Editorial: Changing the collegiate athlete landscape
0By Ryan Wilson
The on-going college athlete labor movement initiated by former Northwestern quarterback Kain Colter and teammates is not about pay-to-play. It’s not about the NCAA paying players. At this point, it’s more about looking out for the collegiate athlete. Be informed. These are the top two things the union athletes actually want via the National College Players Association, which is handling the ongoing debate.
1. Minimize college athletes’ brain trauma risks
Football is potentially life threatening. While it will never be risk-or-injury free, those players who play each week are putting their future lives and careers in jeopardy without a significant change to the way colleges and universities are treating the way they handle these injuries. Does anyone object to better protecting the brains of talent?
2. Raise the Scholarship amount
The NCAA admits that a “full scholarship” does not cover the basic necessities for a college athlete, but it refuses to change its rules to incorporate the athletes on the field. According to Northwestern University website, the total cost of attendance for undergraduate student is $63,228. That covers room and board, tuition, books, and fees. According to NCAA football rules, each division 1 team is allowed 25 out of 83 to give a “full scholarship.” A full scholarship at the University of Northwestern after it’s all said and done leaves these students with $5,000 to pay out of pocket and more including personal expenses. You can be a medical student and get a full-cost scholarship. You can be a music major and receive a full scholarship. It’s an existing model all around the country. Now let’s consider this: the ocean of money circulating and flowing from fans and television networks towards coaches and campus facilities. For example, the conference TV deals are averaging $200 million going to support the university as a whole. Players could be rewarded from these TVs deals by adding it to their scholarships.
For decades, the major college sports have functioned on the concrete principle of the student-athlete, with players receiving scholarships to pay for their education in exchange for their hours of practicing and competing for their university. But Peter Ohr, the regional National Labor Review Board director, tore down that familiar construct in a 24-page decision that has now been approved for Northwestern players to form a union and bargain collectively.

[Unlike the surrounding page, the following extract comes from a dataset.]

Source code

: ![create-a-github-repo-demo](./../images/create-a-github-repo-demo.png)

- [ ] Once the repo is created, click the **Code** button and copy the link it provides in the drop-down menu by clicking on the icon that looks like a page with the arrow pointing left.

Ohr ruled that Northwestern’s scholarship football players should be eligible to form a union based on a number of factors, including the time they devote to football (as many as 50 hours some weeks), the control exerted by coaches and their scholarships, which Ohr deemed a contract for compensation.
At Northwestern, the graduation rate for football is the highest in division 1 at 83.7 percent. Most of the players at Northwestern do not go on to compete in the NFL and are left with lingering injuries and just the thoughtful reminder of what they put their body through.
So, why unionize?
Unionization has its risks for players. Though collective bargaining may sound good in theory, even professional athletes can have trouble getting their respective leagues to meet their demands. Could college athletes really be successful, or would they be better off if the NCAA reformed to allow substantial player representation within the current structure? This union also only includes football and men’s basketball players. Could Title IX regulations strike a union force to include those athletes who are on scholarship in other sports?
Northwestern’s appeal could go as far as the U.S. Supreme Court, and it could take years before there is a definitive decision. About 15 percent of men’s football, baseball and basketball players said they would have had different majors had they not been athletes. Twelve percent of Division I football players said athletics prevented them from majoring in what they wanted. The average time spent on athletics in-season hovered around 40 hours per week for all three sports, according to the survey given by the NCAA in 2012 to Men’s Athletics.
That flies in the face of the NCAA 20-hour rule, which states that, no matter the sport, coaches can’t take more than 20 hours of their players’ time.
“While improvements need to be made, we do not need to completely throw away a system that has helped literally millions of students over the past decade alone attend college,” said Donald Remy, the NCAA’s chief legal officer. “We want student-athletes, 99 percent of whom will never make it to the professional leagues, focused on what matters most: finding success in the classroom, on the field and in life.”
But, perhaps most important to the NCAA is that if athletes are deemed employees, its current definition of amateurism, a definition that helps justify the current power and monetary structure would likely end. When you think about amateur athletics at the highest level, it’s a vast commercial enterprise; there is hardly any amateur, so if Northwestern can win this unionization, it would be revolutionary for college athletics.